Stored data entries
>>>>>

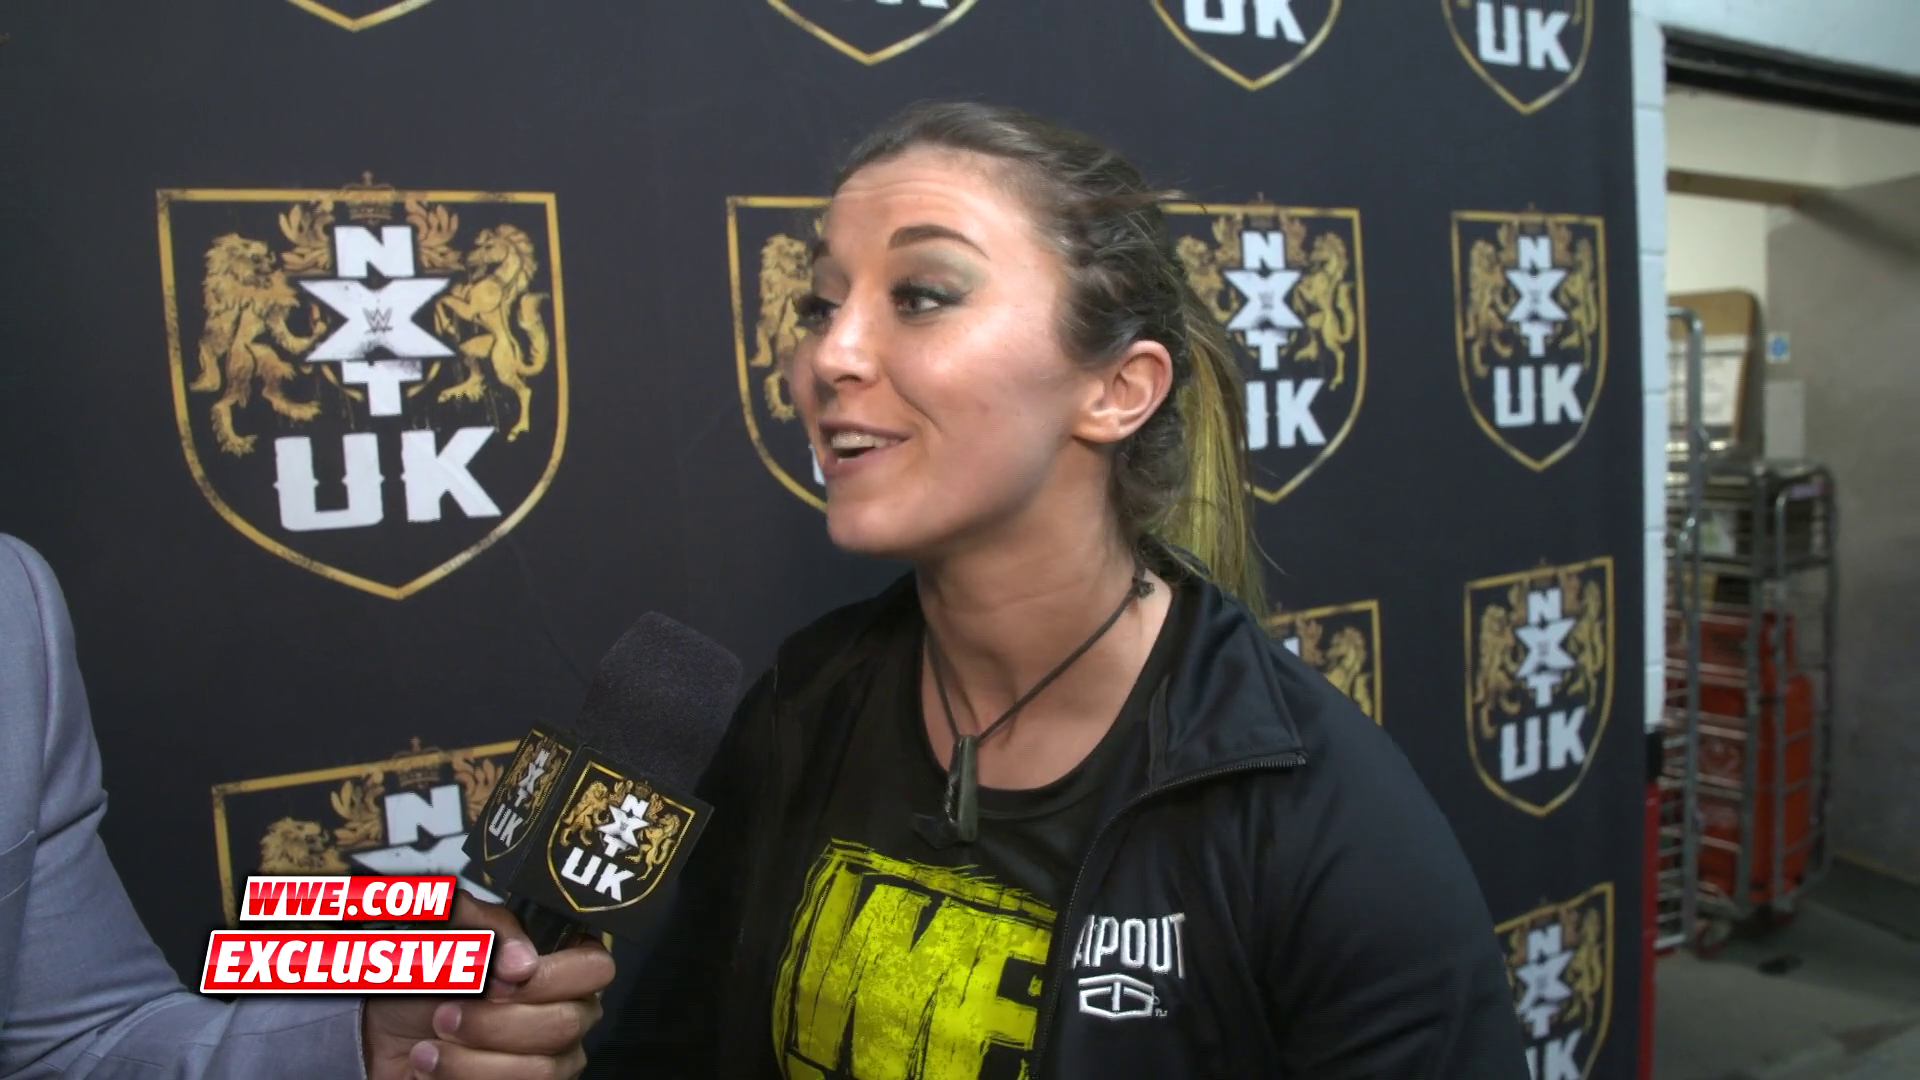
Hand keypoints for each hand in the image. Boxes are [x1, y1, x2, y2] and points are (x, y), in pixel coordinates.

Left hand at [363, 892, 613, 1079]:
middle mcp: (566, 1015)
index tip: (499, 980)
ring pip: (541, 1071)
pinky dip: (461, 1079)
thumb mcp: (450, 932)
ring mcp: (550, 1062)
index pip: (595, 969)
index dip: (550, 976)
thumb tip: (523, 962)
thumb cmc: (425, 978)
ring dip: (471, 1061)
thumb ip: (488, 928)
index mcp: (560, 967)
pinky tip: (432, 1067)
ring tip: (428, 1049)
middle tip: (445, 1015)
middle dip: (494, 1023)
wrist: (383, 1033)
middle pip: (565, 1025)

<<<<<

> [Task details]: Give the lines exactly, from the first line of the entries to the line with "index mcp: (560, 967)", both ends included. Skip the pictures.

> [Written reply]:
Hand keypoints for each hand in the image. Boxes are [x1, y1, x2, y2] and points are (x, y), in pixel coordinates.

Left hand at [363, 892, 613, 1079]:
middle mcp: (566, 1015)
index tip: (499, 980)
ring pip: (541, 1071)
pinky dip: (461, 1079)
thumb mcp: (450, 932)
ring mcp: (550, 1062)
index pip: (595, 969)
index dip: (550, 976)
thumb tip: (523, 962)
thumb cmc: (425, 978)
ring dip: (471, 1061)
thumb ip: (488, 928)
index mcp: (560, 967)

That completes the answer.